Gracias a que los colorantes alimentarios actuales son muy seguros, las precauciones sobre los colorantes artificiales son mayoritariamente teóricas.
Las reacciones alérgicas o la hipersensibilidad a los agentes colorantes aprobados por el Ministerio de Sanidad y utilizados por la industria de los suplementos son raros o inexistentes.  Todos los colorantes han sido analizados para excluir posibles efectos cancerígenos. Además, la mayoría de los colorantes artificiales utilizados provienen de los alimentos y de los refrescos, siendo las cantidades que se ingieren con los suplementos relativamente pequeñas en comparación.


# 7: PRODUCTOS DE LARGA DURACIÓN
En algunos suplementos podemos encontrar un desecante –una bolita de algodón o una bolsita que contiene un compuesto inocuo que absorbe la humedad del interior del envase y mantenerla de ese modo alejada del contacto con el producto (el producto seco se mantiene en buen estado durante más tiempo.)

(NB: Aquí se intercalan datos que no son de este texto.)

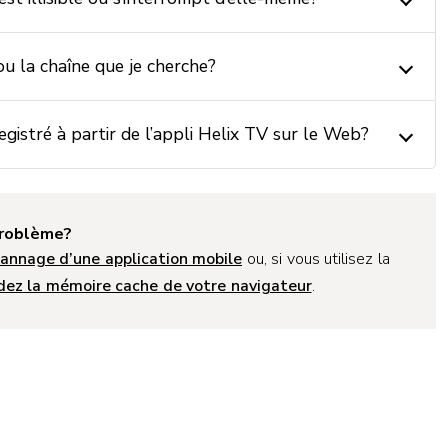
ou la chaîne que je cherche?
gistré à partir de l’appli Helix TV sur le Web?
problème?
annage d’une application mobile
ou, si vous utilisez la
dez la mémoire cache de votre navigateur
.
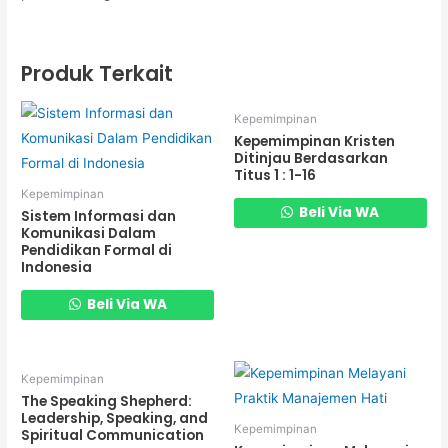
Produk Terkait
Kepemimpinan
Kepemimpinan Kristen
Ditinjau Berdasarkan
Titus 1 : 1-16
Kepemimpinan
Beli Via WA
Sistem Informasi dan
Komunikasi Dalam
Pendidikan Formal di
Indonesia
Beli Via WA
Kepemimpinan
The Speaking Shepherd:
Leadership, Speaking, and
Kepemimpinan
Spiritual Communication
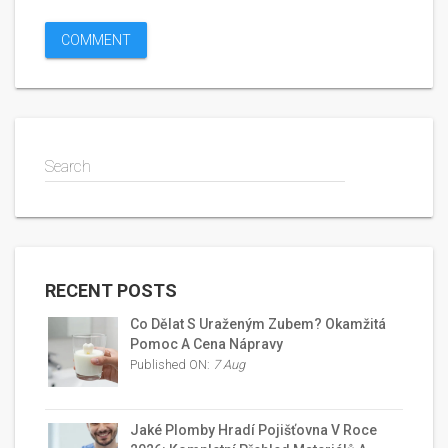
Search
RECENT POSTS
Co Dělat S Uraženým Zubem? Okamžitá
Pomoc A Cena Nápravy
Published ON:
7 Aug
Jaké Plomby Hradí Pojišťovna V Roce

Los suplementos oleosos se pueden enranciar a no ser que se estabilicen de algún modo. Por ejemplo, las compañías añaden una molécula de acetato o de succinato a la vitamina E para estabilizarla.
Los suplementos sensibles a la luz como el ácido ascórbico, necesitan estar en un envase opaco;
 
Busca en la etiqueta alguna indicación del fabricante sobre el modo de almacenamiento. Normalmente ponen, “mantener bien cerrado en lugar fresco y seco.” Eso significa mantener los suplementos lejos de cualquier fuente de calor, ya que el calor casi siempre reduce la duración de los productos.

En cuanto a la humedad, puedes evitarla guardando los suplementos en un armario sin humedades (donde suelas guardar los medicamentos)  y asegurándote que los botes están bien cerrados. De cualquier manera, mantenlos alejados del cuarto de baño y de cualquier habitación en la que se utilice un humidificador de manera habitual.
   
    Ya que todos los factores mencionados pueden afectar a la duración del suplemento, la forma más segura de saber cuánto podremos conservar un suplemento es mirar su fecha de caducidad. Las empresas suelen poner la fecha de caducidad en el mismo formato que las tarjetas de crédito (por ejemplo, 03/04) en la parte baja del envase o cerca del borde inferior de la etiqueta, a veces en vertical.  Puede a veces ir acompañado por las palabras  “Cad.:” o “Consumir antes de:” y generalmente aparecen cerca de una larga fila de números que indica el número del lote, que las compañías utilizan para llevar un seguimiento del control de calidad. Una fecha de caducidad y un número de lote legible te da una sensación de confianza de que el producto está fresco y que tiene una buena duración.